[CHALLENGE]
Reproduce every one of the following lines word for word, in the same order.

(Stored entries)

════════════════

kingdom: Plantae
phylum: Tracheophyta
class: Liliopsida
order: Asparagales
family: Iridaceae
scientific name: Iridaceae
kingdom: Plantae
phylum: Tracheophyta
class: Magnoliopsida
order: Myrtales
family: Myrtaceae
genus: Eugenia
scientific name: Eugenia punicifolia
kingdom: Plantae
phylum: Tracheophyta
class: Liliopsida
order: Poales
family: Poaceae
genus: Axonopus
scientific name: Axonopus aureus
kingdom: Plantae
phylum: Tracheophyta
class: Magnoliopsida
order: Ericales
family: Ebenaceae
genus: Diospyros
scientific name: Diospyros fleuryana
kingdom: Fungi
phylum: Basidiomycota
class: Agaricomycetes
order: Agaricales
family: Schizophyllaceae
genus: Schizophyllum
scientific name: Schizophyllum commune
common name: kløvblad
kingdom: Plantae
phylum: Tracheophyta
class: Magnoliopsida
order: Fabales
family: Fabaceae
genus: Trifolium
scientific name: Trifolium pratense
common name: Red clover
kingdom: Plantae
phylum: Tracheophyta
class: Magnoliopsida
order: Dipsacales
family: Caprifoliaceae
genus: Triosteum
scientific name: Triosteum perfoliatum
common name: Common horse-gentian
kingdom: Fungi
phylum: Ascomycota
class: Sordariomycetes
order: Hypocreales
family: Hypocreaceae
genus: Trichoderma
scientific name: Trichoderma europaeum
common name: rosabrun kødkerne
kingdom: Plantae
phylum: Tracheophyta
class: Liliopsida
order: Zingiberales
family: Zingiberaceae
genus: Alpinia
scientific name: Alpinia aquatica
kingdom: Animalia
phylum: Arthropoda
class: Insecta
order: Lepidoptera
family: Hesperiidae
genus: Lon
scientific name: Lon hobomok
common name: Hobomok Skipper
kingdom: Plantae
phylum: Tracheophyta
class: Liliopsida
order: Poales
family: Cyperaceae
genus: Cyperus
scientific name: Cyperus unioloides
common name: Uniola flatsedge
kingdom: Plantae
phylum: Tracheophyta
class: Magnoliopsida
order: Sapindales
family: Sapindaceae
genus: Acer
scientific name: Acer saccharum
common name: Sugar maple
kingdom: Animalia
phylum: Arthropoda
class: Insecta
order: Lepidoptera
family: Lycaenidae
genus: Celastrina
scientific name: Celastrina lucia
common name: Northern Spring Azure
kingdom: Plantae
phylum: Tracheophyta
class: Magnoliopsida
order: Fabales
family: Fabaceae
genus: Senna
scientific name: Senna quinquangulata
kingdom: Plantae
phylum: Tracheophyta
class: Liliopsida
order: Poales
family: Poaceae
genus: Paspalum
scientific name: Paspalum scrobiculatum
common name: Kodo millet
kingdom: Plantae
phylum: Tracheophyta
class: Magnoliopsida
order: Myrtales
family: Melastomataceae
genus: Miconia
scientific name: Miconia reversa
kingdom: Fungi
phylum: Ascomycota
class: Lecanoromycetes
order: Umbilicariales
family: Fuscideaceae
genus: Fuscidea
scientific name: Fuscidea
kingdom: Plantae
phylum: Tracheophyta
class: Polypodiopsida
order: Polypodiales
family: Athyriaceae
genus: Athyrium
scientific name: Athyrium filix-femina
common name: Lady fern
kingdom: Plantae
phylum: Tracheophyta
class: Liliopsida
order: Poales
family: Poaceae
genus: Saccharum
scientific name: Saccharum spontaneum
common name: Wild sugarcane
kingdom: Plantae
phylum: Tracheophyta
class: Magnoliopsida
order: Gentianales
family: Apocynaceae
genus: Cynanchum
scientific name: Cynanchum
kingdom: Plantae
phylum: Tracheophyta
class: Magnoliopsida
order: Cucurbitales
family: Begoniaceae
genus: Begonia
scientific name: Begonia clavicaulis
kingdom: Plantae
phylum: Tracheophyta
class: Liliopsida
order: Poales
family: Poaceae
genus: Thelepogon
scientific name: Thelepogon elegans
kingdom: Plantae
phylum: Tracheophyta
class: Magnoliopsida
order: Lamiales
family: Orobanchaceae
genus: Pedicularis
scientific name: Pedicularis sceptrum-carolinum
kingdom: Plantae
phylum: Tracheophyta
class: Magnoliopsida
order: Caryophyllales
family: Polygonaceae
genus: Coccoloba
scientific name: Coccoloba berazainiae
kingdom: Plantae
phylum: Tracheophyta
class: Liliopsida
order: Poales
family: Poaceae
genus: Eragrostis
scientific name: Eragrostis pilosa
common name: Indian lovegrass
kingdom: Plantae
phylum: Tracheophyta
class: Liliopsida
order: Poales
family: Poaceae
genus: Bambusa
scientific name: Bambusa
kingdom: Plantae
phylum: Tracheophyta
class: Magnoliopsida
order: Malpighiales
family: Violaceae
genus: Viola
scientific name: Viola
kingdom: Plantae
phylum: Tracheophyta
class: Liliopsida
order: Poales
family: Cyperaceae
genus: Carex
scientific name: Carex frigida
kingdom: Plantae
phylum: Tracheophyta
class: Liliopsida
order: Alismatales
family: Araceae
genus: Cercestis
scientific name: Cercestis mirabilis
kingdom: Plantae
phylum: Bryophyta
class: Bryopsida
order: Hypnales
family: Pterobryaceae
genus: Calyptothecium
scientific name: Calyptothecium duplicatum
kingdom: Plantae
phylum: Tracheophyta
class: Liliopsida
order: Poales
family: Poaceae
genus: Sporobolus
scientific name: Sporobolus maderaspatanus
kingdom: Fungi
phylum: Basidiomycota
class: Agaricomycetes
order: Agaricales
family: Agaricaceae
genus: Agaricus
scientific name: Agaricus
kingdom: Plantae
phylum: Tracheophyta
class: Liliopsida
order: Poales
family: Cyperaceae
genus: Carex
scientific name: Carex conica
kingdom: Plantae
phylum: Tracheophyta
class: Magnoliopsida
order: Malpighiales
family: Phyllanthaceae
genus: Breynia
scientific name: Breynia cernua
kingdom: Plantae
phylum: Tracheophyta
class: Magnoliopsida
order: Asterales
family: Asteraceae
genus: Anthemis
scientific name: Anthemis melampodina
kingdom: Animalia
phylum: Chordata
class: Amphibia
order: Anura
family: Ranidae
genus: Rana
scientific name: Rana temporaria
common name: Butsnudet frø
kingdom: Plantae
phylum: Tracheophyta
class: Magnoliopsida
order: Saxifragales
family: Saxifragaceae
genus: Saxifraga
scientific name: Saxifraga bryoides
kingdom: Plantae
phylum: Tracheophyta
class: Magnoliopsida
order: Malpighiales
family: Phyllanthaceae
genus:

════════════════

[EXPECTED OUTPUT]
kingdom: Plantae
phylum: Tracheophyta
class: Liliopsida
order: Asparagales
family: Iridaceae
scientific name: Iridaceae
kingdom: Plantae
phylum: Tracheophyta
class: Magnoliopsida
order: Myrtales
family: Myrtaceae
genus: Eugenia
scientific name: Eugenia punicifolia
kingdom: Plantae
phylum: Tracheophyta
class: Liliopsida
order: Poales
family: Poaceae
genus: Axonopus
scientific name: Axonopus aureus
kingdom: Plantae
phylum: Tracheophyta
class: Magnoliopsida
order: Ericales
family: Ebenaceae
genus: Diospyros
scientific name: Diospyros fleuryana
kingdom: Fungi
phylum: Basidiomycota
class: Agaricomycetes
order: Agaricales
family: Schizophyllaceae
genus: Schizophyllum
scientific name: Schizophyllum commune
common name: kløvblad
kingdom: Plantae
phylum: Tracheophyta
class: Magnoliopsida
order: Fabales
family: Fabaceae
genus: Trifolium
scientific name: Trifolium pratense
common name: Red clover
kingdom: Plantae
phylum: Tracheophyta
class: Magnoliopsida
order: Dipsacales
family: Caprifoliaceae
genus: Triosteum
scientific name: Triosteum perfoliatum
common name: Common horse-gentian
kingdom: Fungi
phylum: Ascomycota
class: Sordariomycetes
order: Hypocreales
family: Hypocreaceae
genus: Trichoderma
scientific name: Trichoderma europaeum
common name: rosabrun kødkerne
kingdom: Plantae
phylum: Tracheophyta
class: Liliopsida
order: Zingiberales
family: Zingiberaceae
genus: Alpinia
scientific name: Alpinia aquatica
kingdom: Animalia
phylum: Arthropoda
class: Insecta
order: Lepidoptera
family: Hesperiidae
genus: Lon
scientific name: Lon hobomok
common name: Hobomok Skipper
kingdom: Plantae
phylum: Tracheophyta
class: Liliopsida
order: Poales
family: Cyperaceae
genus: Cyperus
scientific name: Cyperus unioloides
common name: Uniola flatsedge
kingdom: Plantae
phylum: Tracheophyta
class: Magnoliopsida
order: Sapindales
family: Sapindaceae
genus: Acer
scientific name: Acer saccharum
common name: Sugar maple
kingdom: Animalia
phylum: Arthropoda
class: Insecta
order: Lepidoptera
family: Lycaenidae
genus: Celastrina
scientific name: Celastrina lucia
common name: Northern Spring Azure
kingdom: Plantae
phylum: Tracheophyta
class: Magnoliopsida
order: Fabales
family: Fabaceae
genus: Senna
scientific name: Senna quinquangulata
kingdom: Plantae
phylum: Tracheophyta
class: Liliopsida
order: Poales
family: Poaceae
genus: Paspalum
scientific name: Paspalum scrobiculatum
common name: Kodo millet
kingdom: Plantae
phylum: Tracheophyta
class: Magnoliopsida
order: Myrtales
family: Melastomataceae
genus: Miconia
scientific name: Miconia reversa
kingdom: Fungi
phylum: Ascomycota
class: Lecanoromycetes
order: Umbilicariales
family: Fuscideaceae
genus: Fuscidea
scientific name: Fuscidea
kingdom: Plantae
phylum: Tracheophyta
class: Polypodiopsida
order: Polypodiales
family: Athyriaceae
genus: Athyrium
scientific name: Athyrium filix-femina
common name: Lady fern
kingdom: Plantae
phylum: Tracheophyta
class: Liliopsida
order: Poales
family: Poaceae
genus: Saccharum
scientific name: Saccharum spontaneum
common name: Wild sugarcane
kingdom: Plantae
phylum: Tracheophyta
class: Magnoliopsida
order: Gentianales
family: Apocynaceae
genus: Cynanchum
scientific name: Cynanchum
kingdom: Plantae
phylum: Tracheophyta
class: Magnoliopsida
order: Cucurbitales
family: Begoniaceae
genus: Begonia
scientific name: Begonia clavicaulis
kingdom: Plantae
phylum: Tracheophyta
class: Liliopsida
order: Poales
family: Poaceae
genus: Thelepogon
scientific name: Thelepogon elegans
kingdom: Plantae
phylum: Tracheophyta
class: Magnoliopsida
order: Lamiales
family: Orobanchaceae
genus: Pedicularis
scientific name: Pedicularis sceptrum-carolinum
kingdom: Plantae
phylum: Tracheophyta
class: Magnoliopsida
order: Caryophyllales
family: Polygonaceae
genus: Coccoloba
scientific name: Coccoloba berazainiae
kingdom: Plantae
phylum: Tracheophyta
class: Liliopsida
order: Poales
family: Poaceae
genus: Eragrostis
scientific name: Eragrostis pilosa
common name: Indian lovegrass
kingdom: Plantae
phylum: Tracheophyta
class: Liliopsida
order: Poales
family: Poaceae
genus: Bambusa
scientific name: Bambusa
kingdom: Plantae
phylum: Tracheophyta
class: Magnoliopsida
order: Malpighiales
family: Violaceae
genus: Viola
scientific name: Viola
kingdom: Plantae
phylum: Tracheophyta
class: Liliopsida
order: Poales
family: Cyperaceae
genus: Carex
scientific name: Carex frigida
kingdom: Plantae
phylum: Tracheophyta
class: Liliopsida
order: Alismatales
family: Araceae
genus: Cercestis
scientific name: Cercestis mirabilis
kingdom: Plantae
phylum: Bryophyta
class: Bryopsida
order: Hypnales
family: Pterobryaceae
genus: Calyptothecium
scientific name: Calyptothecium duplicatum
kingdom: Plantae
phylum: Tracheophyta
class: Liliopsida
order: Poales
family: Poaceae
genus: Sporobolus
scientific name: Sporobolus maderaspatanus
kingdom: Fungi
phylum: Basidiomycota
class: Agaricomycetes
order: Agaricales
family: Agaricaceae
genus: Agaricus
scientific name: Agaricus
kingdom: Plantae
phylum: Tracheophyta
class: Liliopsida
order: Poales
family: Cyperaceae
genus: Carex
scientific name: Carex conica
kingdom: Plantae
phylum: Tracheophyta
class: Magnoliopsida
order: Malpighiales
family: Phyllanthaceae
genus: Breynia
scientific name: Breynia cernua
kingdom: Plantae
phylum: Tracheophyta
class: Magnoliopsida
order: Asterales
family: Asteraceae
genus: Anthemis
scientific name: Anthemis melampodina
kingdom: Animalia
phylum: Chordata
class: Amphibia
order: Anura
family: Ranidae
genus: Rana
scientific name: Rana temporaria
common name: Butsnudet frø
kingdom: Plantae
phylum: Tracheophyta
class: Magnoliopsida
order: Saxifragales
family: Saxifragaceae
genus: Saxifraga
scientific name: Saxifraga bryoides
kingdom: Plantae
phylum: Tracheophyta
class: Magnoliopsida
order: Malpighiales
family: Phyllanthaceae
genus:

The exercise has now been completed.